Stroll has a long way to go to match his compatriots and, indeed, has a long way to go to even be spoken of in the same breath as his peers like Ocon (above), Sauber’s Pascal Wehrlein, or Toro Rosso’s Carlos Sainz Jr.

Speaking of Sainz
Sainz is an undoubted talent. He has been on Renault’s radar and has even been tipped as a future Ferrari driver. He impressed alongside Max Verstappen and has generally beaten Daniil Kvyat. But he needs to tread carefully as two collisions in 2017, both of which have been deemed his fault by the stewards, could damage his reputation.

In Bahrain he collided with Stroll on lap 12 after exiting the pitlane. The ensuing grid penalty compromised his race in Russia, though he did manage to recover to claim a point. Sainz’s contact with Romain Grosjean on lap 1 in Montreal, which ruined the Haas driver’s race and forced Felipe Massa into retirement, has also resulted in a three-place grid penalty for the next race in Baku.

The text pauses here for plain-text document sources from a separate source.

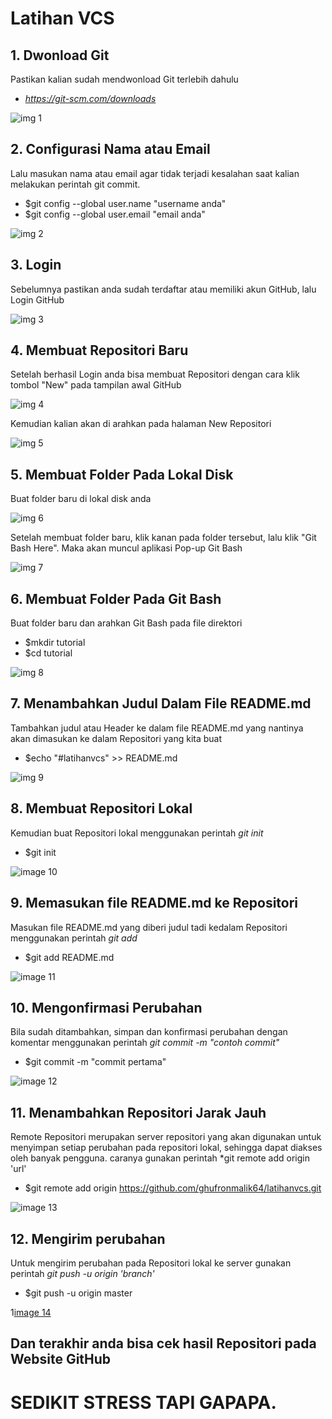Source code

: # Latihan VCS


## 1. Dwonload Git

Pastikan kalian sudah mendwonload Git terlebih dahulu

- *https://git-scm.com/downloads*

![img 1](image/image1.png)


## 2. Configurasi Nama atau Email

Lalu masukan nama atau email agar tidak terjadi kesalahan saat kalian melakukan perintah git commit.

* $git config --global user.name "username anda"
* $git config --global user.email "email anda"

![img 2](image/image2.png)


## 3. Login

Sebelumnya pastikan anda sudah terdaftar atau memiliki akun GitHub, lalu Login GitHub

![img 3](image/image3.png)


## 4. Membuat Repositori Baru

Setelah berhasil Login anda bisa membuat Repositori dengan cara klik tombol "New" pada tampilan awal GitHub

![img 4](image/image4.png)

Kemudian kalian akan di arahkan pada halaman New Repositori

![img 5](image/image5.png)


## 5. Membuat Folder Pada Lokal Disk

Buat folder baru di lokal disk anda

![img 6](image/image6.png)

Setelah membuat folder baru, klik kanan pada folder tersebut, lalu klik "Git Bash Here". Maka akan muncul aplikasi Pop-up Git Bash

![img 7](image/image7.png.)


## 6. Membuat Folder Pada Git Bash

Buat folder baru dan arahkan Git Bash pada file direktori

* $mkdir tutorial
* $cd tutorial

![img 8](image/image8.png)


## 7. Menambahkan Judul Dalam File README.md

Tambahkan judul atau Header ke dalam file README.md yang nantinya akan dimasukan ke dalam Repositori yang kita buat

* $echo "#latihanvcs" >> README.md

![img 9](image/image9.png)


## 8. Membuat Repositori Lokal

Kemudian buat Repositori lokal menggunakan perintah *git init*

* $git init

![image 10](image/image10.png)


## 9. Memasukan file README.md ke Repositori

Masukan file README.md yang diberi judul tadi kedalam Repositori menggunakan perintah *git add*

* $git add README.md

![image 11](image/image11.png)


## 10. Mengonfirmasi Perubahan

Bila sudah ditambahkan, simpan dan konfirmasi perubahan dengan komentar menggunakan perintah *git commit -m "contoh commit"*

* $git commit -m "commit pertama"

![image 12](image/image12.png)


## 11. Menambahkan Repositori Jarak Jauh

Remote Repositori merupakan server repositori yang akan digunakan untuk menyimpan setiap perubahan pada repositori lokal, sehingga dapat diakses oleh banyak pengguna. caranya gunakan perintah *git remote add origin 'url'

* $git remote add origin https://github.com/ghufronmalik64/latihanvcs.git

![image 13](image/image13.png)

## 12. Mengirim perubahan

Untuk mengirim perubahan pada Repositori lokal ke server gunakan perintah *git push -u origin 'branch'*

* $git push -u origin master

1[image 14](image/image14.png)

## Dan terakhir anda bisa cek hasil Repositori pada Website GitHub


# SEDIKIT STRESS TAPI GAPAPA. 
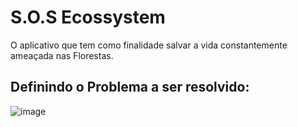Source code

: # S.O.S Ecossystem
O aplicativo que tem como finalidade salvar a vida constantemente ameaçada nas Florestas.

## Definindo o Problema a ser resolvido:
![image](https://github.com/IgorDMoro/S.O.S_Ecossystem/assets/140767577/d8352cab-d4de-45d2-8213-1e01f9964b0d)

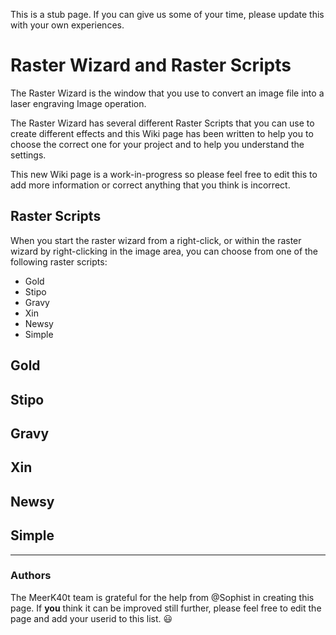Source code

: This is a stub page. If you can give us some of your time, please update this with your own experiences.
# Raster Wizard and Raster Scripts
The Raster Wizard is the window that you use to convert an image file into a laser engraving Image operation.

The Raster Wizard has several different Raster Scripts that you can use to create different effects and this Wiki page has been written to help you to choose the correct one for your project and to help you understand the settings. 

This new Wiki page is a work-in-progress so please feel free to edit this to add more information or correct anything that you think is incorrect.

## Raster Scripts
When you start the raster wizard from a right-click, or within the raster wizard by right-clicking in the image area, you can choose from one of the following raster scripts:

* Gold
* Stipo
* Gravy
* Xin
* Newsy
* Simple

## Gold
## Stipo
## Gravy
## Xin
## Newsy
## Simple

---
### Authors
The MeerK40t team is grateful for the help from @Sophist in creating this page. If **you** think it can be improved still further, please feel free to edit the page and add your userid to this list. 😃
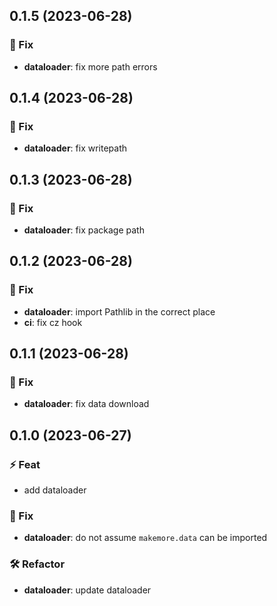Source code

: ## 0.1.5 (2023-06-28)

### 🐞 Fix

- **dataloader**: fix more path errors

## 0.1.4 (2023-06-28)

### 🐞 Fix

- **dataloader**: fix writepath

## 0.1.3 (2023-06-28)

### 🐞 Fix

- **dataloader**: fix package path

## 0.1.2 (2023-06-28)

### 🐞 Fix

- **dataloader**: import Pathlib in the correct place
- **ci**: fix cz hook

## 0.1.1 (2023-06-28)

### 🐞 Fix

- **dataloader**: fix data download

## 0.1.0 (2023-06-27)

### ⚡ Feat

- add dataloader

### 🐞 Fix

- **dataloader**: do not assume `makemore.data` can be imported

### 🛠  Refactor

- **dataloader**: update dataloader
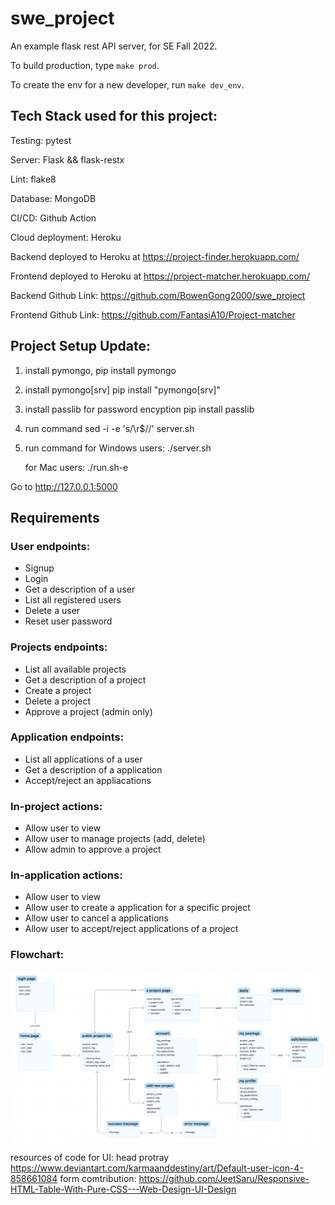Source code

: 
# swe_project
An example flask rest API server, for SE Fall 2022.

To build production, type `make prod`.

To create the env for a new developer, run `make dev_env`.

## Tech Stack used for this project:

Testing: pytest

Server: Flask && flask-restx

Lint: flake8

Database: MongoDB

CI/CD: Github Action

Cloud deployment: Heroku


Backend deployed to Heroku at https://project-finder.herokuapp.com/


Frontend deployed to Heroku at https://project-matcher.herokuapp.com/


Backend Github Link: https://github.com/BowenGong2000/swe_project


Frontend Github Link: https://github.com/FantasiA10/Project-matcher

## Project Setup Update: 

1. install pymongo, 
    pip install pymongo
2. install pymongo[srv]
    pip install "pymongo[srv]"
3. install passlib for password encyption
    pip install passlib
4. run command
    sed -i -e 's/\r$//' server.sh
5. run command
    for Windows users: 
        ./server.sh

    for Mac users: 
        ./run.sh-e

Go to http://127.0.0.1:5000


## Requirements

### User endpoints:
- Signup
- Login
- Get a description of a user
- List all registered users
- Delete a user
- Reset user password

### Projects endpoints:
- List all available projects
- Get a description of a project
- Create a project
- Delete a project
- Approve a project (admin only)

### Application endpoints:
- List all applications of a user
- Get a description of a application
- Accept/reject an appliacations

### In-project actions:
- Allow user to view
- Allow user to manage projects (add, delete)
- Allow admin to approve a project

### In-application actions:
- Allow user to view
- Allow user to create a application for a specific project
- Allow user to cancel a applications
- Allow user to accept/reject applications of a project

### Flowchart:
![alt text](static/images/flowchart.png)


resources of code for UI:
head protray https://www.deviantart.com/karmaanddestiny/art/Default-user-icon-4-858661084
form comtribution: https://github.com/JeetSaru/Responsive-HTML-Table-With-Pure-CSS---Web-Design-UI-Design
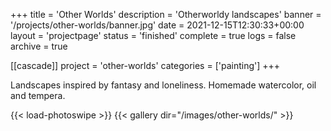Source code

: +++
title = 'Other Worlds'
description = 'Otherworldy landscapes'
banner = '/projects/other-worlds/banner.jpg'
date = 2021-12-15T12:30:33+00:00
layout = 'projectpage'
status = 'finished'
complete = true
logs = false
archive = true

[[cascade]]
project = 'other-worlds'
categories = ['painting']
+++

Landscapes inspired by fantasy and loneliness. Homemade watercolor, oil and tempera.

{{< load-photoswipe >}}
{{< gallery dir="/images/other-worlds/" >}}
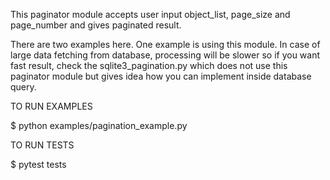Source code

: This paginator module accepts user input object_list, page_size and page_number and gives paginated result.

There are two examples here. One example is using this module. In case of large data fetching from database, processing will be slower so if you want fast result, check the sqlite3_pagination.py which does not use this paginator module but gives idea how you can implement inside database query. 

TO RUN EXAMPLES

$ python examples/pagination_example.py

TO RUN TESTS

$ pytest tests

Grosjean called Sainz’s driving “dangerous” and the young Spaniard might do well to replicate Grosjean’s approach to racing. Once dubbed “a first-lap nutcase” for his wild and unpredictable racing, the Frenchman has calmed significantly, at least in his driving style. His radio messages, it must be said, remain wild.

Other notes
* Kvyat called the stewarding at the Canadian Grand Prix a “stupid circus” after the stewards gave him a second penalty after handing him the incorrect penalty the first time for his parade lap misdemeanour. One thing Ross Brawn and co should be assessing in ‘new F1’ is both the nature of penalties and the way they are handed down. As this column noted last week, time penalties is one area that needs to be optimised ASAP to improve the racing.

* Fernando Alonso called the speed differential between the McLaren Honda and other cars “dangerous” in Montreal. Canadian fans showed their adoration for the two-time champion after he retired (yet again) and the paddock is abuzz with talk that McLaren will be powered by Mercedes from 2018 onwards.

* Max Verstappen’s start was a thing of wonder, though as Vettel said, the Red Bull driver was fortunate not to puncture the tyre that shredded the Ferrari’s front wing. It is unlikely that Verstappen had the pace to challenge Hamilton but Bottas may have been under threat given that he was in a Red Bull sandwich and that they could have split their strategy to jump the Mercedes during the pit stops. And how long before the Red Bull star’s frustrations boil over and Verstappen asks to jump ship? There is, after all, likely to be a vacancy at Ferrari in 2018.